An epilepsy drug firm has secured US$2.4m in grant funding to expand its precision medicines platform for neurological disorders.
Lario Therapeutics is developing selective small-molecule inhibitors targeting voltage-gated neuronal calcium channels, proteins that regulate calcium flow into nerve cells and are central to brain signalling.
The funding will support work in Parkinson’s disease and exploration of a further indication in post-traumatic stress disorder.
The US$2.4m total comes from two sources. A US$1.5m grant from The Michael J. Fox Foundation for Parkinson’s Research will advance research into a calcium channel known as CaV1.3, which is linked to disease progression in Parkinson’s.
The foundation has recently identified CaV1.3 as a promising drug target through its Targets to Therapies initiative, which aims to prioritise and reduce risk around potential disease-modifying approaches.
Henning Steinhagen, chief executive of Lario Therapeutics, said: “Lario was founded to translate strong human genetics and neuronal biology into precision medicines for patients with severe neurological disease.
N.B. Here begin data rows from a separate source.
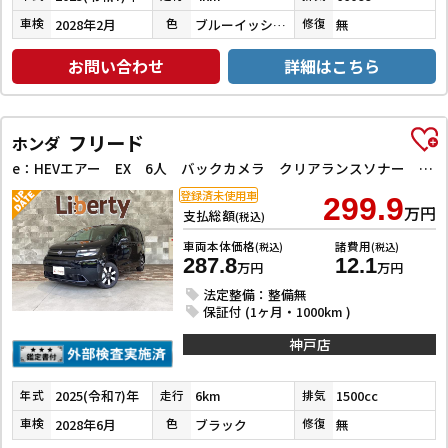
2028年2月
ブルーイッシュブラックパール３
無
車検
色
修復
お問い合わせ
詳細はこちら
フリード
ホンダ
e：HEVエアー EX 6人 バックカメラ クリアランスソナー オートクルーズコントロール レーンアシスト 衝突被害軽減システム 両側電動スライドドア オートライト LEDヘッドランプ 電動格納ミラー シートヒーター
登録済未使用車
299.9
万円
支払総額
(税込)
車両本体価格
諸費用
(税込)
(税込)
287.8
12.1
万円
万円
法定整備：整備無
保証付 (1ヶ月・1000km )
神戸店
2025(令和7)年
6km
1500cc
年式
走行
排気
2028年6月
ブラック
無
車検
色
修復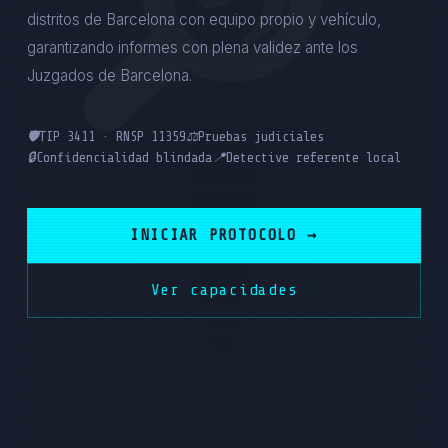
distritos de Barcelona con equipo propio y vehículo,
garantizando informes con plena validez ante los
Juzgados de Barcelona.
🛡️
TIP 3411 · RNSP 11359
⚖️
Pruebas judiciales
🔒
Confidencialidad blindada
📍
Detective referente local
INICIAR PROTOCOLO →
Ver capacidades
“We are grateful for the continued support of The Michael J. Fox Foundation, and the funding from Wellcome which support us to advance these unique programmes towards the clinic, taking us one step closer to providing meaningful treatments for patients with high unmet need.”
A separate US$900,000, equivalent to around £700,000, grant from Wellcome will fund validation of another calcium channel, CaV2.3, as a target in post-traumatic stress disorder.
This builds on large-scale human genetics research linking variation in the CaV2.3 gene to increased risk of the condition.
The work complements a previously announced US$6m grant from The Michael J. Fox Foundation in 2024, supporting preclinical development of CaV2.3 as a potential disease-modifying approach for Parkinson’s disease.
The company is also advancing its lead CaV2.3 programme for severe developmental and epileptic encephalopathies, a group of serious childhood epilepsy conditions.
It plans to begin IND-enabling studies in 2026, followed by an IND filing and first-in-human clinical trials.
Tom Otis, chief scientific officer, said: “These awards recognise the growing body of evidence linking neuronal calcium channel dysfunction to the core biology of neurological and psychiatric diseases.
“By combining selective small-molecule chemistry with rigorous target biology, we are building a unique platform designed to deliver precision therapies for patients suffering from epilepsy, Parkinson’s disease and post-traumatic stress disorder.”